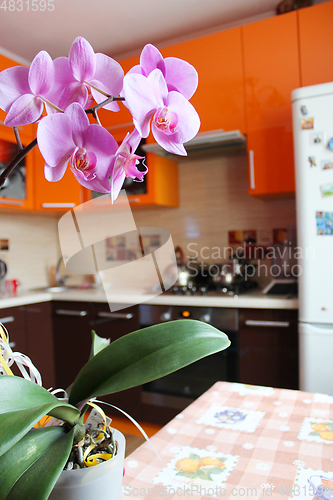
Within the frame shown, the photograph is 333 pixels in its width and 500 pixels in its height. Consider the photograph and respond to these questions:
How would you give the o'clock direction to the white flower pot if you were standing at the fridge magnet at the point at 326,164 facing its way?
The white flower pot is roughly at 12 o'clock from the fridge magnet.

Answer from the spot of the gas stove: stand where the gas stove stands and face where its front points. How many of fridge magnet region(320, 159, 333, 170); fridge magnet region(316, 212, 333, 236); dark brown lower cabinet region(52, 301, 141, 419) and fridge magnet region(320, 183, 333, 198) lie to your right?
1

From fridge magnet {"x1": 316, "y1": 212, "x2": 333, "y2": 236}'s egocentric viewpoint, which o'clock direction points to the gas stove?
The gas stove is roughly at 4 o'clock from the fridge magnet.

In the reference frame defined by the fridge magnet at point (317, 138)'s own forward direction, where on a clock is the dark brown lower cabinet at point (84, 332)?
The dark brown lower cabinet is roughly at 3 o'clock from the fridge magnet.

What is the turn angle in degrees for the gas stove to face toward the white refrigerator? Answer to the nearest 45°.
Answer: approximately 45° to its left

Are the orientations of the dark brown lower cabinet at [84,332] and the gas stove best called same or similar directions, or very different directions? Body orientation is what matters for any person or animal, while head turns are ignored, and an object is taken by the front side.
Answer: same or similar directions

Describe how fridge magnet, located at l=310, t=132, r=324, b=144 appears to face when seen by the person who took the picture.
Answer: facing the viewer

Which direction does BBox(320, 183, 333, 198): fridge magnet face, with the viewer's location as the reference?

____

Please update the items above by changing every "photograph" to "image" and leaving everything else unchanged. Leave the pictures out of your answer.

Within the frame shown, the image is 333 pixels in its width and 500 pixels in its height. Consider the image and respond to these questions:
How would you give the o'clock direction to the white flower pot if you were standing at the fridge magnet at the point at 326,164 facing its way?
The white flower pot is roughly at 12 o'clock from the fridge magnet.

Answer from the spot of the gas stove: stand where the gas stove stands and face where its front points. How many of fridge magnet region(320, 159, 333, 170); fridge magnet region(316, 212, 333, 236); dark brown lower cabinet region(52, 301, 141, 419) and fridge magnet region(320, 183, 333, 198) lie to your right?
1

From fridge magnet {"x1": 316, "y1": 212, "x2": 333, "y2": 236}'s egocentric viewpoint, which o'clock direction points to the gas stove?
The gas stove is roughly at 4 o'clock from the fridge magnet.

In the reference frame defined by the fridge magnet at point (317, 138)'s own forward direction, where on a clock is the dark brown lower cabinet at point (84, 332)?
The dark brown lower cabinet is roughly at 3 o'clock from the fridge magnet.

What is the turn angle in degrees for the gas stove to face toward the white refrigerator? Answer to the nearest 45°.
Answer: approximately 45° to its left

Are the orientations of the dark brown lower cabinet at [84,332] and the gas stove best called same or similar directions, or very different directions? Body orientation is what matters for any person or animal, while head turns are ignored, and an object is taken by the front side.
Answer: same or similar directions

Describe how fridge magnet, located at l=310, t=132, r=324, b=144 appears to face when seen by the person who took the picture.
Answer: facing the viewer

Which direction does BBox(320, 183, 333, 198): fridge magnet face, with the viewer's location as the reference?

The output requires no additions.